Charity is something we feel the need to do. It's a good thing. Most of us have been taught to give back so we try to do what we can. When our church has a service day, we fall in line to pick up trash, visit the elderly, buy someone clothes, or paint a room. It is a project. The project lasts an hour...maybe a day...and we have completed a good deed. Service projects have quick results. When large groups come together, things that have been sitting on the back burner get done...quickly.
But I think we need to examine why service days work. Why are people willing to wake up early on a Saturday morning, go out and do the service projects? Is it because they have a deep desire to make a change in a community that isn't their own? Perhaps. However, I believe the stronger power lies in the group of people who are gathering together. People are willing to get up because their friends and family members have also said they would get up and go.
We are human. We know that any serving we do may allow us to get to know some new people, but we also know serving with a large group of people allows us to spend time with friends...friends who, our busy world, we don't get to spend enough time with. Service becomes a win-win situation. Spend time with people we enjoy while helping someone else in the process.

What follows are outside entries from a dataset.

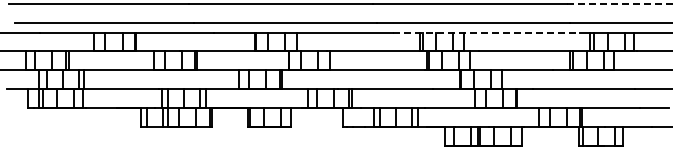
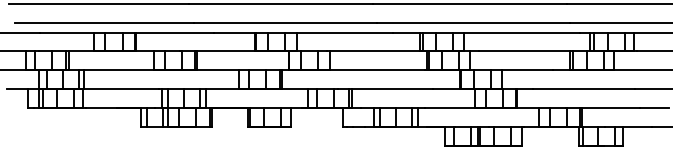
line at (619, 4): dashed -> solid
line at (486, 32): dashed -> solid
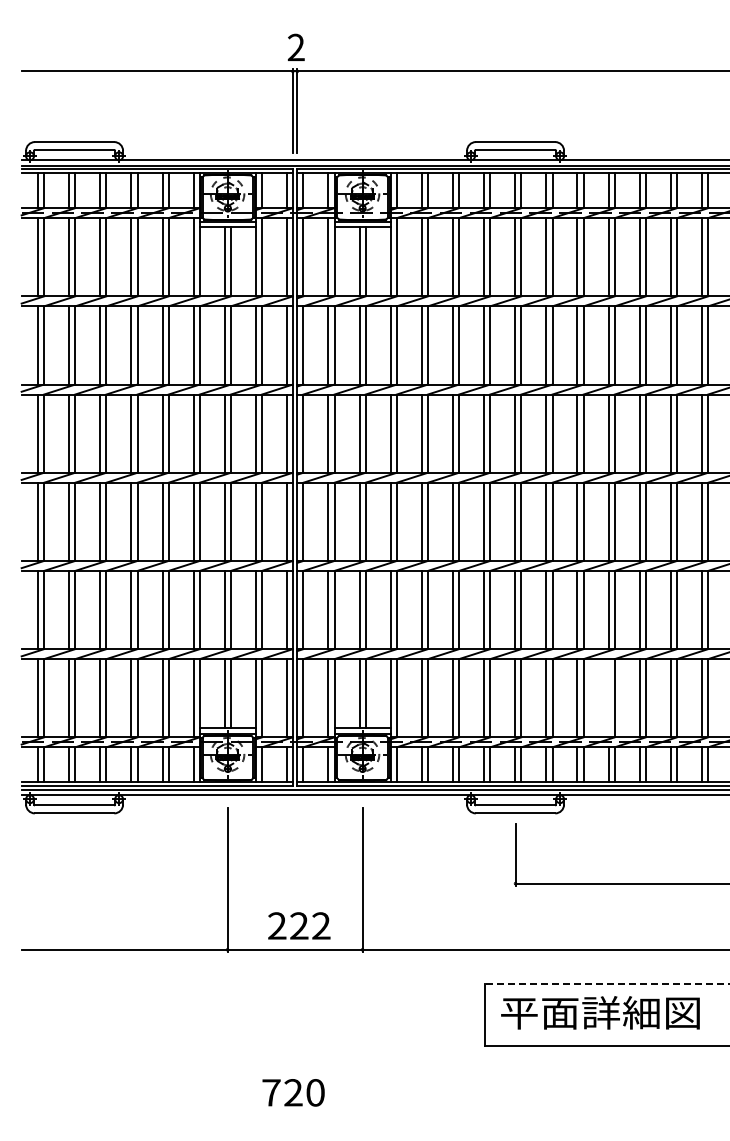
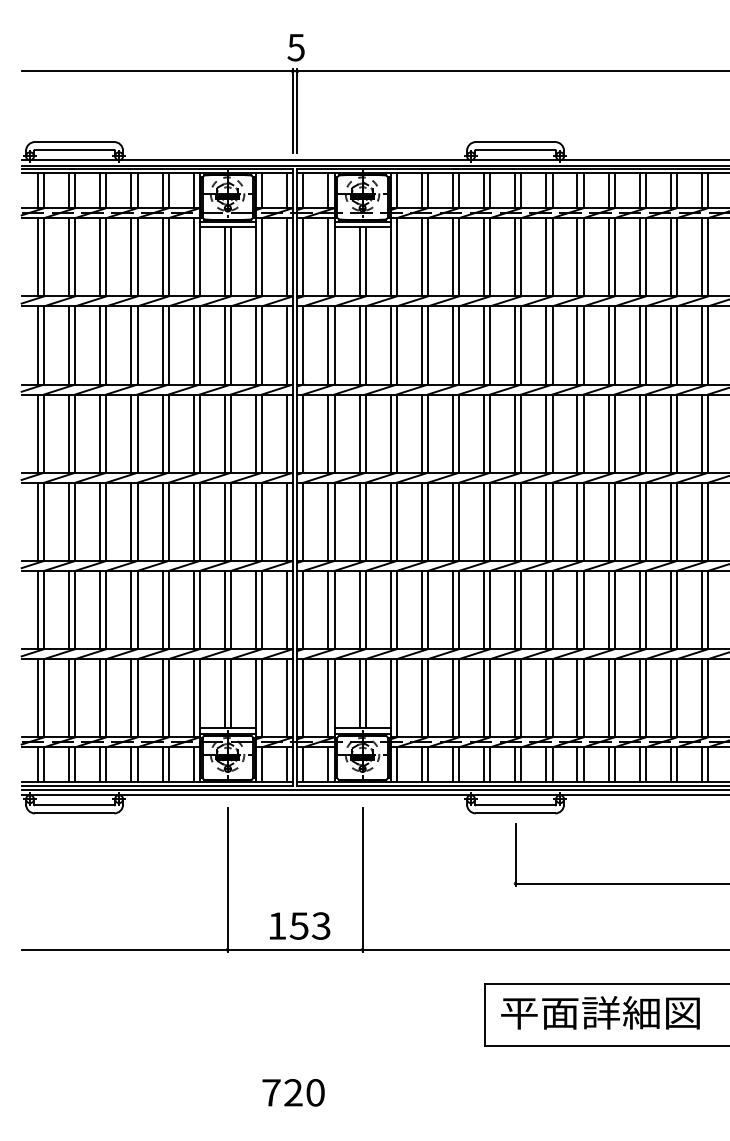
text at (295, 47): 2 -> 5
line at (608, 698): none -> present
text at (299, 925): 222 -> 153
line at (606, 983): dashed -> solid
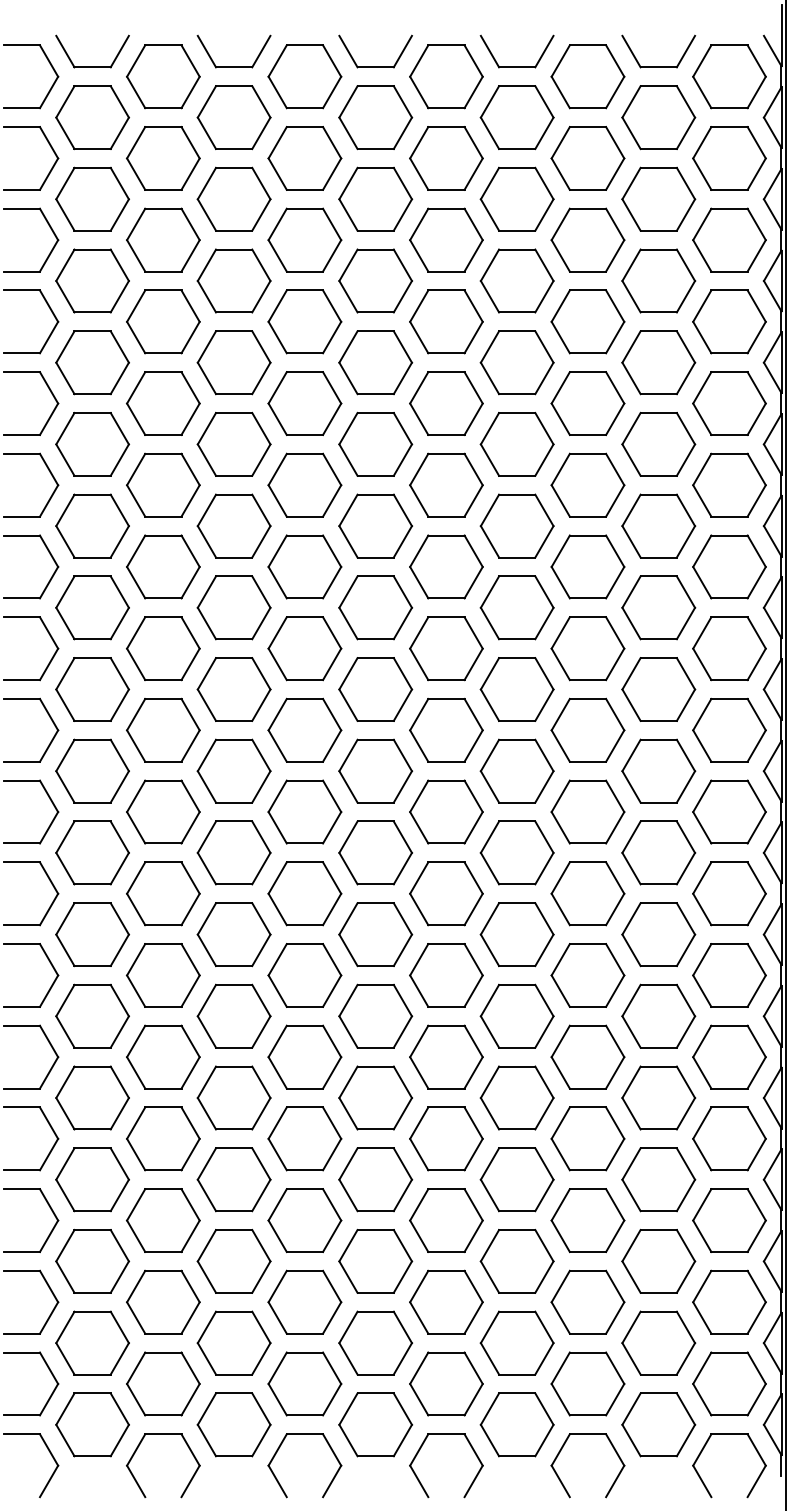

Anne Mahlum has gone a step further in that paradigm though. Anne Mahlum understands that gathering a group of people together has powerful results. But she has approached it a different way:
Anne's relationship with running began when she was 16 as it was her way of dealing with the unexpected situation of her dad's struggle with a gambling addiction, which tore apart her family. While Anne could never find a way to help her dad, she found her own answers in the life lessons that surround running, such as taking things one step at a time and learning the value of being on difficult roads. 10 years later, Anne's running had led her past a homeless shelter on 12th and Vine in Philadelphia where she began to develop a friendly, sarcastic rapport with some of the individuals staying there, who reminded her of her dad. During one morning run she realized that running could benefit them in the same way that it helped her and she felt in some way she could vicariously help her father by helping them.Anne found her release through running. She began to heal through running. Anne began to think that maybe that release and healing could be the same for other people as well. Anne founded Back On My Feet.
I attended the Back On My Feet breakfast yesterday and was truly inspired. I know the power of discovering a sport that you truly love. It challenges me mentally, physically, and spiritually. It strengthens my self-confidence as I progress beyond what I ever thought I could. It takes me away from stress, frustration, self-doubt...if only for an hour or two. All people should have the opportunity to know that feeling.
Back On My Feet didn't start as a program. It started long before the organization ever began. Listening to Anne speak, it was obvious that Back On My Feet was never her "service project." She simply was doing something she loved and wanted to invite other people in to join with her in something she had found liberated her.
Maybe we should all look at service differently. Instead of seeing others as our service project, why not figure out what we love to do and invite people to be a part of what we love? Service projects end. Doing something we love doesn't.